Rate Limits & Credits #

Understanding Nellie API rate limits and the credit system.

Rate Limits #

The Nellie API enforces rate limits to ensure fair usage and system stability.

Limits Overview #

Limit Type	Value	Scope
Burst limit	1 request per 6 seconds	Per API key
Daily limit	15 requests per day	Per API key
Concurrency	Unlimited queued jobs	Per account

Burst Rate Limit #

You can make a maximum of 1 request every 6 seconds (approximately 10 requests per minute).

Requests that arrive faster will receive a 429 Too Many Requests response:

{
  "success": false,
  "error": "Rate limit exceeded: Please wait a few seconds between requests",
  "errorCode": "RATE_LIMIT_EXCEEDED"
}

Daily Rate Limit #

Each API key is limited to 15 requests per day. The counter resets 24 hours after your first request of the day.

When exceeded:

{
  "success": false,
  "error": "Daily rate limit exceeded (15 requests/day)",
  "errorCode": "RATE_LIMIT_EXCEEDED"

Data records —
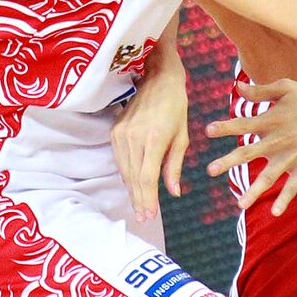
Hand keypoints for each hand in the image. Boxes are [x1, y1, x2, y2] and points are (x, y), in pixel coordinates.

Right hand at [111, 62, 188, 222]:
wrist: (157, 78)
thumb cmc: (176, 106)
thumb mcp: (182, 136)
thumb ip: (175, 165)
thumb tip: (174, 192)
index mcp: (154, 139)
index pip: (146, 177)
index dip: (147, 199)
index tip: (150, 215)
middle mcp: (133, 138)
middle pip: (133, 178)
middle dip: (139, 200)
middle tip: (143, 218)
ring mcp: (121, 134)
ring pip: (124, 171)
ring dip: (131, 191)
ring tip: (139, 208)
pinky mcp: (114, 131)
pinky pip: (119, 160)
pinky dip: (126, 175)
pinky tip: (132, 186)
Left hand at [205, 78, 296, 216]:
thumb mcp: (287, 87)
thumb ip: (261, 90)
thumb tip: (236, 88)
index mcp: (272, 119)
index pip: (243, 124)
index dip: (225, 127)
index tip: (207, 131)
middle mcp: (279, 139)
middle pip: (248, 153)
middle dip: (228, 162)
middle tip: (210, 170)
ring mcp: (293, 156)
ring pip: (269, 177)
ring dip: (253, 191)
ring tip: (240, 204)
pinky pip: (293, 187)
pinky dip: (285, 200)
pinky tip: (275, 213)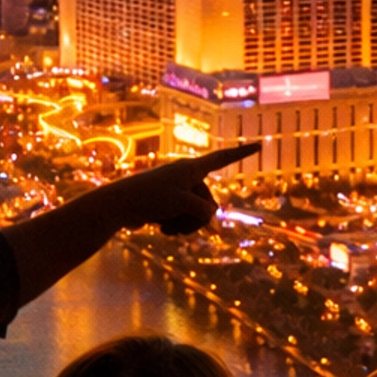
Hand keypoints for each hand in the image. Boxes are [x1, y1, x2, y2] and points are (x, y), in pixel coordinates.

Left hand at [111, 144, 260, 235]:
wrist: (117, 206)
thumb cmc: (149, 199)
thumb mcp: (182, 204)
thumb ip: (202, 210)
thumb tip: (208, 215)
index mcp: (192, 168)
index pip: (223, 158)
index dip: (242, 153)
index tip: (259, 145)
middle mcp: (186, 176)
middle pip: (209, 201)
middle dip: (198, 218)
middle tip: (179, 225)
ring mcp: (177, 190)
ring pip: (197, 214)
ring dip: (185, 225)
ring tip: (167, 230)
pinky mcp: (168, 204)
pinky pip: (183, 218)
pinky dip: (176, 226)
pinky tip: (161, 230)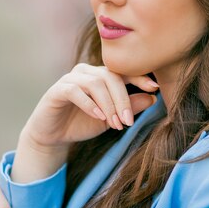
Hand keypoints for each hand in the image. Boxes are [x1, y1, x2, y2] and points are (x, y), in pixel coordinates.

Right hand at [23, 64, 158, 148]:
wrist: (53, 136)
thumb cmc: (82, 123)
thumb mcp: (111, 118)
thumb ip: (128, 107)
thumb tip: (152, 98)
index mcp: (101, 76)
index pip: (123, 71)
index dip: (139, 77)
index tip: (154, 88)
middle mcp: (87, 72)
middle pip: (111, 77)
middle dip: (123, 99)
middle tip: (128, 121)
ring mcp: (71, 79)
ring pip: (95, 83)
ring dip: (108, 105)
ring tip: (115, 123)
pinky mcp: (57, 90)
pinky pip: (75, 91)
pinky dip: (89, 104)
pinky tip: (98, 116)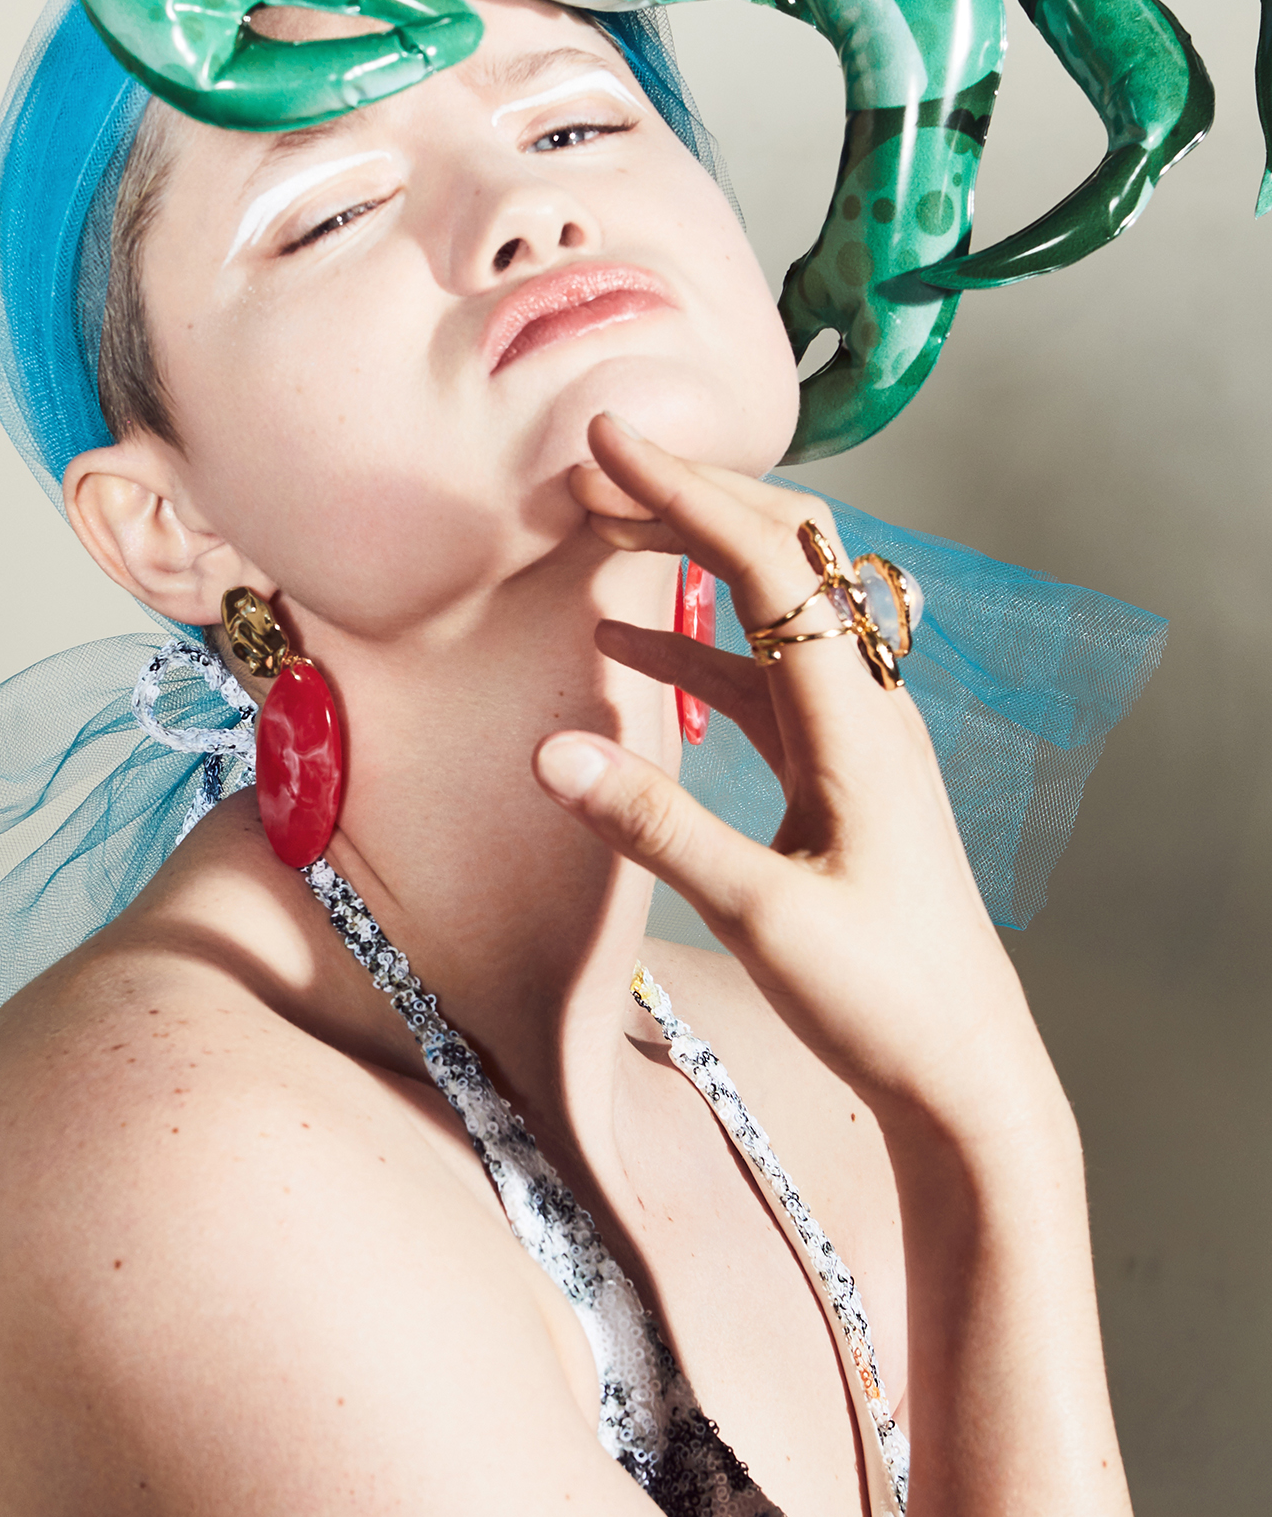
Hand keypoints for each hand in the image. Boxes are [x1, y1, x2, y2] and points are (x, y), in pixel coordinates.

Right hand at [535, 414, 1061, 1152]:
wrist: (968, 1074)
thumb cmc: (883, 1001)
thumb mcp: (760, 917)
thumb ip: (656, 827)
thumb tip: (547, 752)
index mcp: (854, 713)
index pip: (763, 558)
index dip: (680, 489)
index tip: (603, 442)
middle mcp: (863, 700)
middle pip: (779, 550)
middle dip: (685, 494)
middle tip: (588, 471)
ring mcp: (853, 731)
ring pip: (768, 603)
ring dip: (686, 553)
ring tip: (595, 527)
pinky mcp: (835, 768)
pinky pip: (758, 669)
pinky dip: (689, 636)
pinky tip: (620, 641)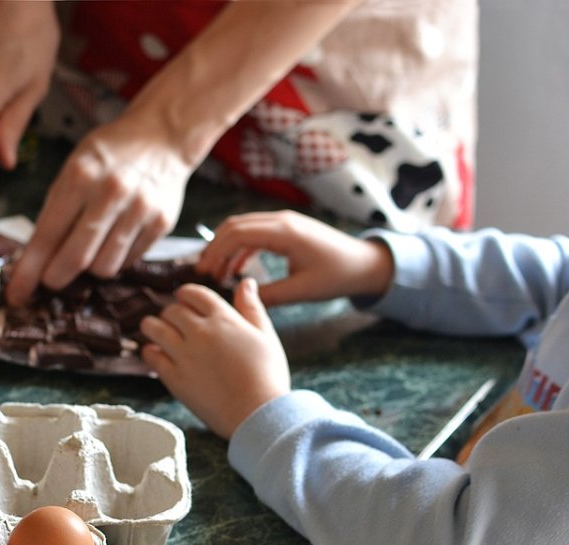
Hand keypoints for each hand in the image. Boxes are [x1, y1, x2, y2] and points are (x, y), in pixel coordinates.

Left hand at [4, 110, 192, 305]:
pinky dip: (115, 258)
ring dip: (89, 268)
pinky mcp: (161, 223)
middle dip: (56, 278)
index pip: (48, 235)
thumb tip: (34, 259)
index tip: (17, 293)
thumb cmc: (109, 154)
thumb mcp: (73, 168)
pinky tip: (113, 239)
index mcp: (81, 176)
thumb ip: (54, 211)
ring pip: (104, 267)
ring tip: (88, 249)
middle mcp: (111, 193)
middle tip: (50, 279)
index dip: (29, 270)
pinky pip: (128, 261)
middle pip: (76, 259)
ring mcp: (140, 209)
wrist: (162, 135)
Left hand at [141, 278, 289, 438]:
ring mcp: (184, 354)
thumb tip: (246, 282)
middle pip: (172, 310)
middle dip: (171, 312)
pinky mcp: (174, 377)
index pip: (194, 293)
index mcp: (223, 319)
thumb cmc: (267, 376)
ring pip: (153, 328)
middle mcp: (200, 332)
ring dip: (152, 326)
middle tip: (173, 321)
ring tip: (155, 330)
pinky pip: (151, 356)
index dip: (186, 294)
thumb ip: (252, 307)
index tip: (184, 299)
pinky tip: (155, 353)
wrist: (257, 414)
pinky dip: (150, 351)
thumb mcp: (265, 336)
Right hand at [195, 211, 394, 306]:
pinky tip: (236, 269)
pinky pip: (255, 232)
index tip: (204, 272)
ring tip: (216, 272)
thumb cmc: (338, 276)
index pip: (237, 234)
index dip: (215, 252)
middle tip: (203, 272)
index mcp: (285, 232)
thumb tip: (239, 299)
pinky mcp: (287, 228)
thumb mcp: (302, 290)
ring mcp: (284, 222)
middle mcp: (282, 221)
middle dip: (214, 247)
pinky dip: (240, 248)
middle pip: (234, 225)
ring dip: (225, 247)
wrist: (365, 263)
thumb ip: (269, 295)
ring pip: (242, 227)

Task 1 —
On the rate limits page, when does the daily request counter reset?
Task 2 —
Retype the rate limits page from "Requests that arrive" to "of the day.".

Problem solution 1 —
It resets 24 hours after the first request of the day.

Problem solution 2 —
Requests that arrive faster will receive a 429 Too Many Requests response:

{
  "success": false,
  "error": "Rate limit exceeded: Please wait a few seconds between requests",
  "errorCode": "RATE_LIMIT_EXCEEDED"
}

Daily Rate Limit #

Each API key is limited to 15 requests per day. The counter resets 24 hours after your first request of the day.